Isolation Forest is an unsupervised decision-tree-based algorithm originally developed for outlier detection in tabular data, which consists in splitting sub-samples of the data according to some attribute/feature/column at random. The idea is that, the rarer the observation, the more likely it is that a random split on some feature would put outliers alone in one branch, and the fewer splits it will take to isolate (create a partition in which only one point is present) an outlier observation like this.

The intuition behind it is very simple: if there is an outlier in the data and we pick a column at random in which the value for the outlier point is different from the rest of the observations, and then we select an arbitrary threshold uniformly at random within the range of that column and divide all the points into two groups according to whether they are higher or lower than the randomly-chosen threshold for that column, then there is a higher chance that the outlier point would end up in the smaller partition than in the larger partition.

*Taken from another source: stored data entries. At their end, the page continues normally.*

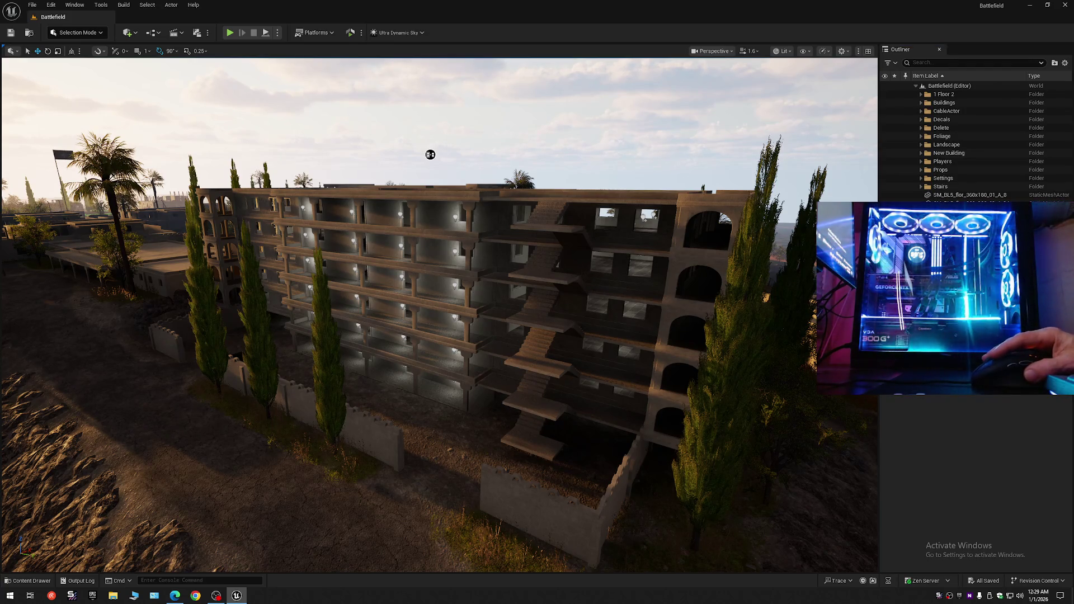
left_click(641, 265)
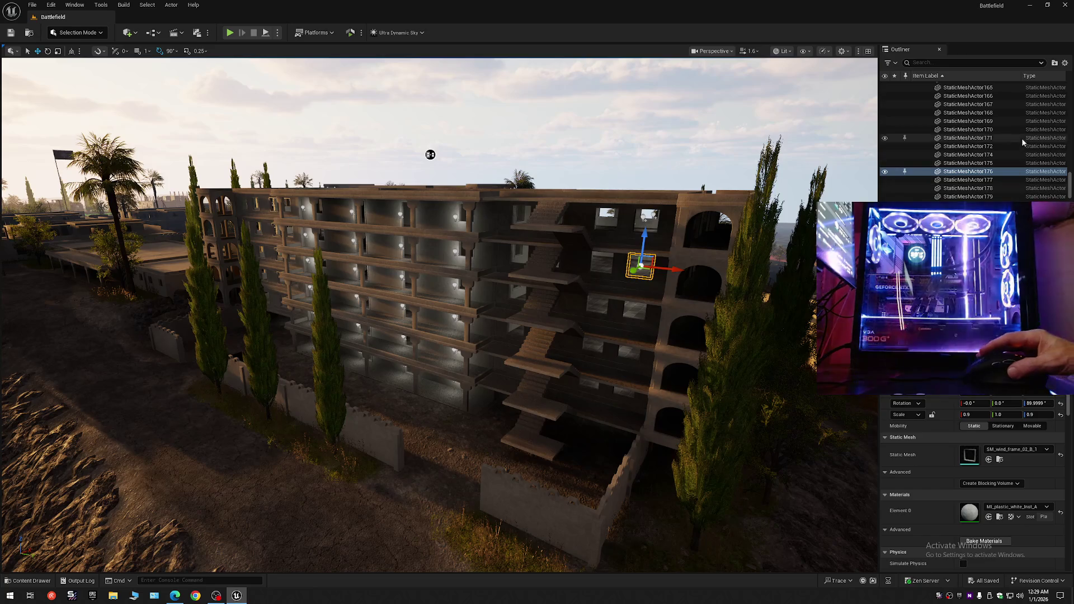
- Select the range of window-frame actors in the Outliner down to the last StaticMeshActor
scroll(1023, 142, "up", 15)
left_click(963, 111)
scroll(1071, 95, "down", 1)
scroll(1070, 95, "down", 15)
left_click(975, 110, "shift")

Of course, outliers are typically not defined by just having one extreme value in one column, and a good outlier detection method needs to look at the relationships between different variables and their combinations. One potential way to do this is by building a so-called “isolation tree”, which consists of repeating the randomized splitting process described above recursively (that is, we divide the points into two groups, then repeat the process in each of the two groups that are obtained, and continue repeating it on the new groups until no further split is possible or until meeting some other criteria).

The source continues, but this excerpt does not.